Drawn by Thee, our souls aspiring
Soar to uncreated light.
Word of God, our flesh that fashioned,
With the fire of life impassioned,
Striving still to truth unknown,
Soaring, dying round Thy throne.
This was like nothing Moshe knew. This was not Catholic. It was Christian, he supposed, but was there something beyond that, something beyond names? Laurel had said, as she put the children away, “The Orthodox celebrate this more than Catholics. Certainly more than Protestants. In the West we like bright lights and answers. At Epiphany we discover, and what it is we discover we are not entirely sure. The Wisemen see the baby in Mary’s arms, but what it all means…. Who can really say?”
Before him all kings shall fall prostrate,
all nations shall serve him.
For he shall save the poor when they cry
and the needy who are helpless.
He will have pity on the weak
and save the lives of the poor.
Dan Malloy is only in a white shirt in the dimly lit dininr room, but the room is chapel and there is just a little bit of burning incense, frankincense and myrrh he has brought with him. For a moment, Moshe imagines the shirt is a white robe. It is like Galahad in the Holy Grail story, as Dan lifts the chalice and the candle light chases the pattern around its circumference, he imagines Dan passing through this plain world into the otherworld, the world of magic and enchantment and power where God is with us and heaven meets the earth and to the sound of the pouring of the wine he knows that this is the world. That is the world. One only has to see it. One cannot always see it, or see it for long. But right now, at this moment he can. They rise to take bread and wine.
Rise up in splendor, O Jerusalem!
Your light has come,
the glory of the Lord shines upon you.
See, darkness covers the earth,
and thick clouds cover the peoples;
But upon you the Lord shines,
and over you appears his glory.
Nations shall walk by your light,
and kings by your shining radiance.
“We can go to that big Mass tonight at Saint Agatha’s,” Sheridan says.
“I would go,” Meredith says.
“But you don’t want to.”
“Don’t be harsh,” she says to Sheridan. “I would go, but I am tired.”
Jonah would have been going to Saint Agatha’s and Meredith would have not been going to the same, but Rob Affren, tall and sturdy, his red hair in his face, comes to the house with Austin, Lance’s brother.
“Come on Meredith. Get up. Don’t be like that. We’re going to be servers.”
“Why are you even going?” Meredith asked Sheridan. “You don’t go to church, and aren’t you Methodist anyway?”
“I’m not anything,” Sheridan says. “And I’m going because Brendan is going.”
“Kenny is going too,” Rob says, and Sheridan wonders how much Rob knows about everything that’s going on.
“Yes,” Sheridan says.
And so they all go to Saint Barbara’s.
“Saint Barbara’s is bigger than I remember it,” Kenny says. Sheridan sits between him and Brendan.

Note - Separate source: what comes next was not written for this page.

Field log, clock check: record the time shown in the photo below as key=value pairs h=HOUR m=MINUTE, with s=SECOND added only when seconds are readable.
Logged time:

“I don’t think I’ve ever been here at all,” Logan says beside Brendan. “Church has never really been my venue.”
“It’s God’s venue,” Sheridan says with mock sobriety.
“Maybe,” Brendan says, and shrugs.
Everything is gold and white and beautiful, the priests and, in their black robes under white surplices and high collars, taking turns swinging the incense, how beautiful is Rob. How beautiful is Austin with the lamplight on his short blond hair, looking so earnest as he holds the crozier, as he holds open the gospel book for the old priest, as he receives the incense from Rob and returns it to him, both boys solemn.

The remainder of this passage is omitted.